Война поглощен моим рассказом, слушает, глядя мне в лицо.
– В конце концов, мама и сестра пристыдили меня и заставили сесть в лодку. Они знали, что я не хочу покидать Израиль – вернее, Новую Палестину. Тогда эту страну уже начали так называть. На этой земле умер мой отец, там выросла я. С этим местом были связаны все мои воспоминания. Я знала, что уезжать нужно, но очень этого не хотела. Мне казалось ужасным, что приходится покидать родные места. Все остальное мы уже потеряли. Мы отплыли. Двигатель работал как-то странно, чихал, но мы уже были не на суше.
Я делаю паузу. Некоторые воспоминания теряются в зыбучих песках времени, но другие… Даже если доживу до ста лет, никогда этого не забуду.
– Взрыв произошел неожиданно. Я не знала, что моторы могут взорваться. Я сидела рядом с мамой и сестрой, а в следующий момент почувствовала жар и боль, и меня швырнуло в воду. Лямка рюкзака намоталась мне на щиколотку, – в этом рюкзаке были мои последние пожитки. Помню, как он тянул меня ко дну.
– Я пыталась освободиться, но не могла. Тонула, не могла подняться на поверхность.
Разглядываю свои пальцы.
– Не знаю, как я выжила. Действительно, не знаю. Я думала, что утону.
– Но не утонула, – тихо говорит Война.
Я киваю.
– Я очнулась в рыбацкой лодке. Рыбаки сказали, что увидели, как я плыву одна, а вдалеке на волнах качаются обломки нашей лодки. Я так и не знаю, что случилось с мамой и сестрой. Не знаю, живы ли они.
Мой голос срывается. Война наклоняется вперед, берет мое лицо в ладони.
– Клянусь, жена, мы узнаем, что стало с твоей семьей.
Я почти не дышу. Ничего я так не хочу, как этого. Война не мог бы сделать мне более драгоценного подарка. Он это понимает? Я наклоняюсь и целую его в губы.
– Спасибо.
А потом доказываю ему, что сказала это серьезно.
Глава 41
Я давно не навещала Зару. В основном, потому что, боюсь, она не поймет, почему я занимаюсь сексом со Всадником, который уничтожил ее город и большую часть ее семьи. Не могу представить, чтобы этот разговор хорошо закончился. Но я уже слишком долго откладывала этот визит.

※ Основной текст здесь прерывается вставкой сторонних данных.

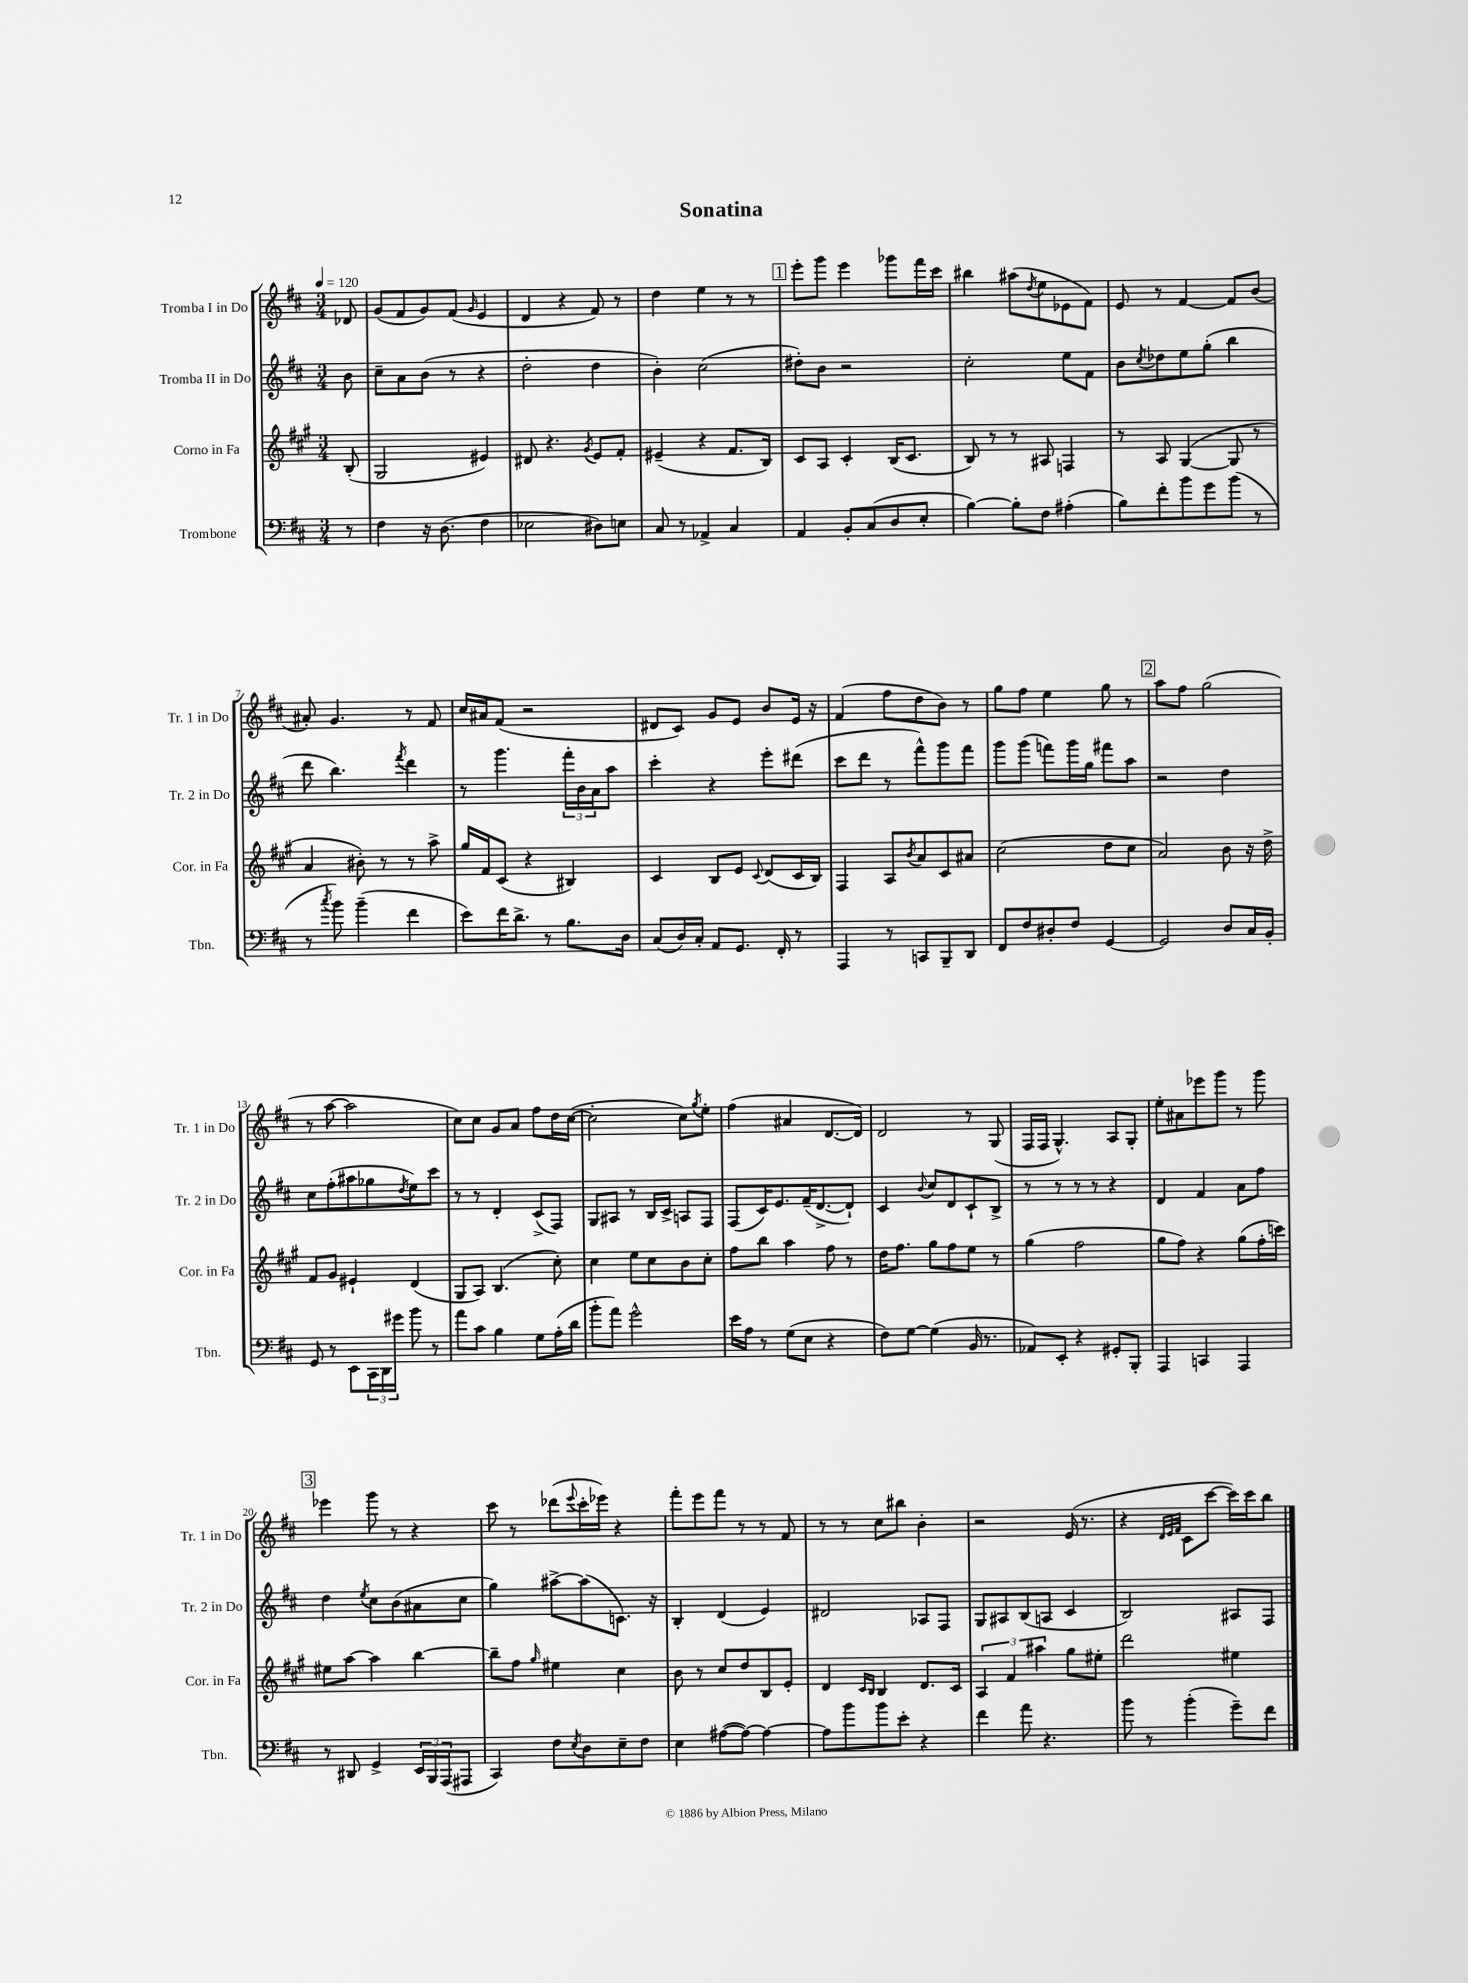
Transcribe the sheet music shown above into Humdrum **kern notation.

**kern	**kern	**kern	**kern
*staff4	*staff3	*staff2	*staff1
*clefF4	*clefG2	*clefG2	*clefG2
*k[f#c#]	*k[f#c#g#]	*k[f#c#]	*k[f#c#]
*M3/4	*M3/4	*M3/4	*M3/4
*MM120	*MM120	*MM120	*MM120
8r	(8B'/	8b\	8d-/
=	=	=	=
4F#\	2G#/	8cc#~\L	(8g/L
.	.	8a\	8f#/
16r	.	(8b\J	8g/)
(8.D\	.	.	.
.	.	8r	(8f#/J
.	.	.	16qqg/
4F#\	4e#/)	4r	4e/
=	=	=	=
2E-\	8d#/	2dd'\	4d/
.	4.r	.	.
.	.	.	4r
.	8qg#/	.	.
8D#\L)	8e/L	4dd\	8f#/)
8E\J	8f#'/J	.	8r
=	=	=	=
8C#/	(4e#~/	4b'\)	4dd\
8r	.	.	.
4AA-^/	4r	(2cc#\	4ee\
4C#/	8.f#/L	.	8r
.	.	.	8r
.	16B/Jk)	.	.
=	=	=	=
4AA/	8c#/L	8dd#'\L)	8eee'\L
.	8A/J	8b\J	8ggg\J
8BB'/L	4c#'/	2r	4eee\
(8C#/	.	.	.
8D/	(16B/LK	.	8ggg-\L
.	8.c#/J	.	.
8E'/J	.	.	16fff#\L
.	.	.	16ccc#\JJ
=	=	=	=
[4B\)	8B/)	2cc#'\	4bb#\
.	8r	.	.
8B'\]L	8r	.	(8aa#\L
.	.	.	8qdd/
8F#\J	8A#/	.	8ee\
(4A#'\	4F/	8ee\L	8e-\
.	.	8f#\J	8f#\J)
=	=	=	=
8B\L)	8r	8b\L	8e/
.	.	8qcc#/	.
8f#'\	8A/	8dd-\	8r
8b\	([4G#/	8ee\	[4f#/
8g\	.	(8gg'\J	.
(8b\J	8G#/]	4bb\	8f#/]L
8r	8r	.	(8b/J
=	=	=	=
8r	4a/	8ddd\	8a#'/)
8qcc#/	.	.	.
8b\)	.	4.bb\)	4.g/
(4b~\	8b#'\)	.	.
.	8r	.	.
.	.	8qfff#/	.
4f#\	8r	4ddd\	8r
.	8aa^\	.	8f#/
=	=	=	=
8e\L)	16gg#/LL	8r	16cc#/LL
.	16f#/J	.	16a#/J
16f#\K	(8c#/J	4.ggg\	(8f#/J
8.d^\J	.	.	.
.	4r	.	2r
8r	.	.	.
8.B\L	4B#/)	24fff#'\LL	.
.	.	24b\	.
.	.	24a\J	.
.	.	8aa\J	.
16D\Jk	.	.	.
=	=	=	=
(8C#/L	4c#/	4ccc#'\	8d#/L
16D/L)	.	.	8c#/J)
16C#'/JJ	.	.	.
8AA/L	8B/L	4r	8g/L
8.GG/J	8e/J	.	8e/J
.	8qqc#/	.	.
.	(8d/L	8eee'\L	8b/L
16FF#'/	.	.	.
8r	16c#/L	(8ddd#\J	16e/Jk
.	16B/JJ)	.	16r
=	=	=	=
4AAA/	4F#/	8ccc#\L	(4f#/
.	.	8ddd\J	.
8r	8A/L	8r	8ff#\L
.	8qb/	.	.
8CC/L	8a/	8fff#^^\L)	8dd\
8BBB~/	8c#/	8ggg\	8b\J)
8DD/J	8a#/J	8fff#\J	8r
=	=	=	=
8FF#/L	(2cc#\	8ggg\L	8gg\L
8F#/	.	(8ggg\J	8ff#\J
8D#'/	.	8fff\L)	4ee\
8F#/J	.	16ggg\L	.
.	.	16gg\JJ	.
[4GG/	8dd\L	8fff#\L	8gg\
.	8cc#\J	8aa\J	8r
=	=	=	=
2GG/]	2a/)	2r	8aa\L
.	.	.	8ff#\J
.	.	.	(2gg\
8D/L	8b\	4dd\	.
16C#/L	16r	.	.
16BB'/JJ	16dd^\	.	.
=	=	=	=
8GG/	8f#/L	8cc#\L	8r
8r	8g#/J	(8ff#'\	[8aa\
8EE\L	4e#`/	8aa#\	2aa\]
24CC#\L	.	8gg-\	.
24DD\	.	.	.
24g#\JJ	.	.	.
.	.	8qdd/	.
8b\	(4d/	8ee\)	.
8r	.	8ccc#\J	.
=	=	=	=
8a\L	8G#/L	8r	8cc#\L)
8c#\J	8A/J)	8r	8cc#\J
4B\	(4.B/	4d'/	8g/L
.	.	.	8a/J
8G\L	.	(8c#^/L	8ff#\L
(16A'\L	8cc#'\)	8F#/J)	16dd\L
16d\JJ	.	.	([16cc#\JJ
=	=	=	=
8b'\L	4cc#\	8G/L	2cc#'\]
8a\J)	.	8A#/J	.
2g^^\	8ee\L	8r	.
.	8cc#\	16B/LL	.
.	.	16c#^/JJ	.
.	8b\	8A/L	8cc#\L)
.	.	.	8qgg/
.	8cc#'\J	8F#/J	8ee'\J
=	=	=	=
16e\LL	8ff#\L	(8F#/L	(4ff#\
16A\JJ	.	.	.
8r	8bb\J	16c#/K)	.
.	.	8.e/	.
(8G\L	4aa\	.	4a#/
8E\J	.	(16f#~/K	.
.	.	[8.d^/	.
4r	8ff#\	.	[8.d/L
.	8r	8d`/]J)	.
.	.	.	16d/]Jk)
=	=	=	=
8F#\L)	16dd\LK	4c#/	2d/
.	8.ff#\J	.	.
[8G\J	.	.	.
.	.	8qqb/	.
(4G\]	8gg#\L	8cc#/L	.
.	8ff#\	8d/	.
16BB/	8ee\J	8c#`/	8r
8.r	.	.	.
.	8r	8B^/J	(8G/
=	=	=	=
8AA-/L)	(4gg#\	8r	16F#/LL
.	.	.	16F#/JJ
8EE'/J	.	8r	4.G^^/)
4r	2ff#\	8r	.
.	.	8r	.
8GG#'/L	.	4r	8A/L
8BBB'/J	.	.	8G'/J
=	=	=	=
4AAA/	8gg#\L	4d/	8ee'\L
.	8ff#\J)	.	8a#\
4CC/	4r	4f#/	8eee-\
.	.	.	8ggg\J
4AAA/	(8gg#\L	8a\L	8r
.	16ff#'\L	8ff#\J	8ggg\
.	16ccc\JJ)	.	.
=	=	=	=
8r	8ee#\L	4dd\	4eee-\
8DD#/	[8aa\J	.	.
.	.	8qee/	.
4GG^/	4aa\]	8cc#\L	8ggg\
.	.	(8b\	8r
24EE/LL	[4bb\	8a#\	4r
24BBB/	.	.	.
(24AAA/J	.	.	.
8AAA#/J	.	8cc#\J	.
=	=	=	=
4CC#/)	8bb~\]L	4gg\)	8ccc#\
.	8ff#\J	.	8r
.	16qqgg#/	.	.
8F#\L	4ee#\	[8aa#^\L	(8ddd-\L
8qE/	.	.	8qqeee/
8D\	.	(8aa#\]	16ccc#'\L
.	.	.	16eee-\JJ)
8E~\	4cc#\	8.c\J)	4r
8F#\J	.	.	.
.	.	16r	.
=	=	=	=
4E\	8b\	4B'/	8fff#'\L
.	8r	.	8eee\
([8A#\L	8cc#/L	(4d/	8fff#\J
8A#\_J)	8dd/	.	8r
4A#\_	8B/	4e/)	8r
.	8e'/J	.	8f#/
=	=	=	=
8A#\]L	4d/	2d#/	8r
8b\	.	.	8r
.	16qqc#/LL	.	.
.	16qqB/JJ	.	.
8b\	4B/	.	8cc#\L
8e'\J	.	.	8bb#\J
4r	8.d/L	8A-/L	4b'\
.	.	8F#/J	.
.	16c#/Jk	.	.
=	=	=	=
4f#\	6A/	8G/L	2r
.	.	8A#/	.
.	6f#/	.	.
8a\	.	(8B/	.
.	6aa#\	.	.
4.r	.	8A/J	.
.	8gg#\L	4c#/	(16e/
.	.	.	8.r
.	8ee#'\J	.	.
=	=	=	=
8b\	2ddd\	2B/)	4r
8r	.	.	.
.	.	.	32qqd/LLL
.	.	.	32qqe/
.	.	.	32qqf#/JJJ
(4b'\	.	.	8c#\L
.	.	.	[8ccc#\J
8g~\L)	4ee#\	8A#/L	16ccc#\]LL)
.	.	.	16ccc#\J
8f#\J	.	8F#/J	8bb\J
==	==	==	==
*-	*-	*-	*-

Как только я выхожу из шатра Войны, вокруг меня собираются мертвецы. Они воняют, как задница демона, а выглядят еще хуже. Смерть никого не красит.
Я хмуро смотрю на них. Делаю два шага, и зомби выстраиваются вокруг меня – тоже мне, силы мертвой безопасности. Я останавливаюсь.
– Война! – ору я, оглянувшись.
Через несколько секунд из шатра выходит Всадник – штаны на бедрах, темные волосы растрепаны, мускулистый торс освещен утренним солнцем. В руке у него чашка кофе, на лице блуждает улыбка, белые зубы резко выделяются на фоне оливковой кожи. Он
– Передумала идти? – спрашивает он, смеется и делает небольшой глоток. О завтраке даже не упоминает.
Я смотрю на него укоризненно.
– Без мертвых я теперь никуда? – и я показываю на зомби.
Он улыбается еще шире, смотрит на меня ясными глазами.
– Считай это… небольшими трудностями.
Возмущенно фыркнув, возвращаюсь к нему – призраки тащатся за мной по пятам.
– Никто меня не убьет.
– Я знаю, – кивает он. – Потому что никто не захочет подойти ближе, чем на пять метров, к этим существам.
Тьфу!
– Я просто хочу навестить подругу.
Война мрачнеет.
– Ту, которая пыталась меня убить? Ту самую, ради которой ты заставила меня спасти мальчишку?
Поднимаю глаза – небеса, пошлите мне терпение!